Apply what you read:
a. Repeat the stretch of the commentary on the "loony left" label from "But I’m getting" through "of Australian federalism.", word for word.
b. Write the next part of the commentary on the "loony left" label, picking up after its last sentence.

Source text:
-- Opening Marker --
But I’m getting off the point. And the point is, the description of the loony left as Hansonites must be news indeed to all and every person who has a rudimentary understanding of the meaning of left-right in a political context. Hanson was a right-wing populist, akin to Joh actually, appealing to the base instincts of fear and prejudice on the basis of race, to win political support. Her political tutelage was in right-wing conservative politics, in the Liberal Party, before she was rejected as even too right wing for the Howard Liberals, one of the most right-wing administrations in the history of Australian federalism.

Except for Joh’s.

As for “vigilante environmentalists”, the phrase suggests activists in forestry protection, such as Still Wild Still Threatened, for vigilantes are those who seek to achieve their goals by direct action. I’m sure there are still a few old “loony lefties” with a penchant for direct action, getting arrested and so on. Peter Cundall comes to mind ( ABC Online: Cundall faces court on protest charge ). He used to be a card-carrying communist, or so he’s said, and now he’s deliberately getting arrested! Says it all. Perhaps we should have a sub-sub group of “loony lefties”. Those who get arrested and those who don’t. Any takers?

So there you have it (or is it we?). The old pejoratives and prejudices of the political Right are to be raised again in new clothes. The “green extemists” of David Llewellyn, the “eco-terrorists” of Scott McLean, the “extreme left greenies” of the ALP and the Liberal Party, have been recast as the “loony left” for voicing independent voices at variance with the status quo of some ENGO caucus direction or another.
-- Closing Marker --
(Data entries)
-- Opening Marker --
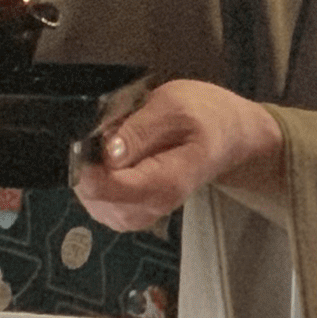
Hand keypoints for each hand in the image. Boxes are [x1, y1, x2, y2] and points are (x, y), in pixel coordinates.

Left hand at [73, 79, 284, 231]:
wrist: (232, 134)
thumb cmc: (207, 116)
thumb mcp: (174, 105)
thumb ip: (138, 130)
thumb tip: (107, 153)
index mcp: (164, 183)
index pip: (106, 189)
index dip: (85, 164)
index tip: (86, 139)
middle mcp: (152, 206)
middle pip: (95, 199)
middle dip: (87, 166)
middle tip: (104, 135)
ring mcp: (142, 212)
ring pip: (93, 202)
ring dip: (91, 173)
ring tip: (112, 145)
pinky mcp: (135, 209)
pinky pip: (101, 202)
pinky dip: (96, 180)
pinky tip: (110, 159)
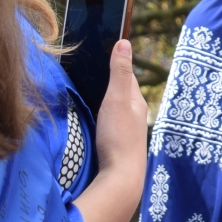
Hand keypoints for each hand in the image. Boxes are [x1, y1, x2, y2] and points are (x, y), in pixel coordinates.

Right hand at [74, 39, 148, 221]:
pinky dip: (100, 117)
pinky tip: (89, 121)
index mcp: (136, 101)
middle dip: (107, 83)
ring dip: (103, 101)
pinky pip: (108, 125)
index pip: (125, 75)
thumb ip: (119, 72)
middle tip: (88, 73)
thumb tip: (125, 42)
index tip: (100, 52)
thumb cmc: (119, 136)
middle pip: (120, 93)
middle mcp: (135, 115)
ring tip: (85, 94)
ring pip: (114, 110)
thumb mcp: (117, 99)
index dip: (114, 63)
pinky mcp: (117, 146)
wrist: (121, 178)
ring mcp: (127, 132)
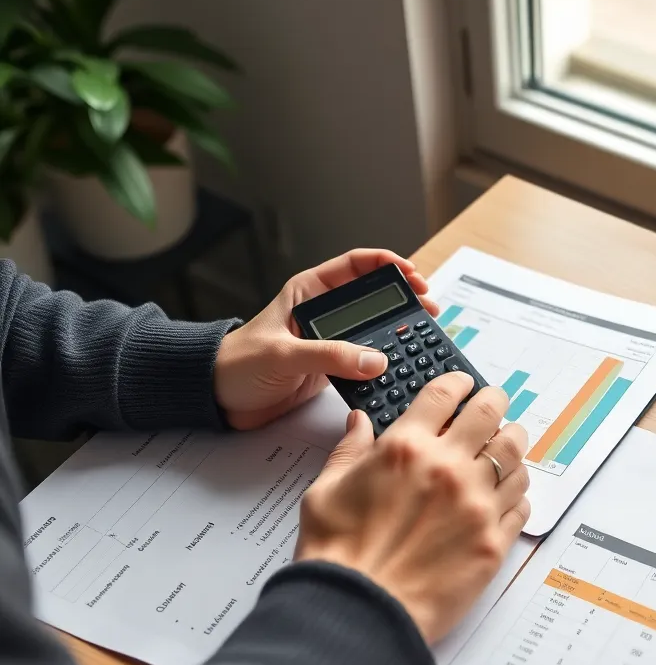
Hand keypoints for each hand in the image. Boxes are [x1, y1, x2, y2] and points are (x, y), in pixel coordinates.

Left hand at [214, 249, 439, 429]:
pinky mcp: (333, 368)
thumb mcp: (283, 355)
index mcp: (309, 293)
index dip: (387, 264)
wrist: (217, 400)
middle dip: (404, 297)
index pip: (355, 266)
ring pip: (375, 328)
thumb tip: (375, 360)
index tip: (413, 273)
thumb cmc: (236, 366)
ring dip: (400, 329)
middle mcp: (324, 313)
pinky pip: (367, 358)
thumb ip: (329, 355)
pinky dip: (388, 359)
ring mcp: (330, 341)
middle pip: (374, 296)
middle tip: (429, 305)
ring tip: (425, 332)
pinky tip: (405, 363)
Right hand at [296, 373, 531, 643]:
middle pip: (491, 412)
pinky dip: (516, 493)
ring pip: (516, 456)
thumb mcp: (325, 491)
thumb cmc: (337, 557)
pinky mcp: (493, 542)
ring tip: (504, 448)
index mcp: (406, 448)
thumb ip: (349, 451)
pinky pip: (521, 503)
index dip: (458, 382)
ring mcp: (477, 505)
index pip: (446, 394)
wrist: (358, 615)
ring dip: (511, 446)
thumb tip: (359, 423)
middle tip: (494, 403)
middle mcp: (449, 468)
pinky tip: (504, 496)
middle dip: (494, 402)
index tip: (462, 384)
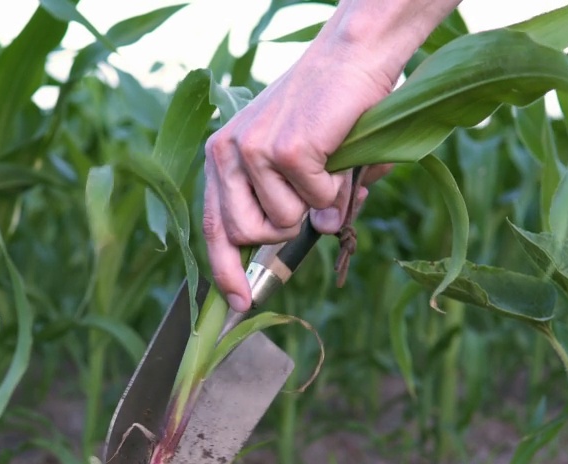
-- Closing Marker --
Answers in order:
a.
But I’m getting off the point. And the point is, the description of the loony left as Hansonites must be news indeed to all and every person who has a rudimentary understanding of the meaning of left-right in a political context. Hanson was a right-wing populist, akin to Joh actually, appealing to the base instincts of fear and prejudice on the basis of race, to win political support. Her political tutelage was in right-wing conservative politics, in the Liberal Party, before she was rejected as even too right wing for the Howard Liberals, one of the most right-wing administrations in the history of Australian federalism.

b.
But “loony lefties” is just a label of profound and utter ignorance, as all such labels are. It rates with “feral”, a label calculated as a slur, as is so clearly demonstrated by associating right-wing racism with the lie.
The use in Australian political history of the term “left” as a label of abuse has a long history, but its resonance as a dog-whistle to fears and prejudice has been gradually receding. It still has widespread popularity as a lazy descriptive term to identify generalised political positions, usually by the mainstream media, and often in a meaningless way.

The way this term is now being revived as a derogatory label is indicative of a banality at the heart of political discourse in Tasmania. Adopting the whole framework of methodology, culture and tools of a political orthodoxy in decline is not only nonsensical, anti-intellectual and completely false, but it is totally irrelevant, and must be rejected out of hand.

By the way, I don’t mind being called a “loony lefty associate” of Lindsay Tuffin, however absurdly ridiculous and meaningless such a label is. He and I both share a fundamental abhorrence of Hansonism, for we have discussed together the work of Julian Burnside, and share his views.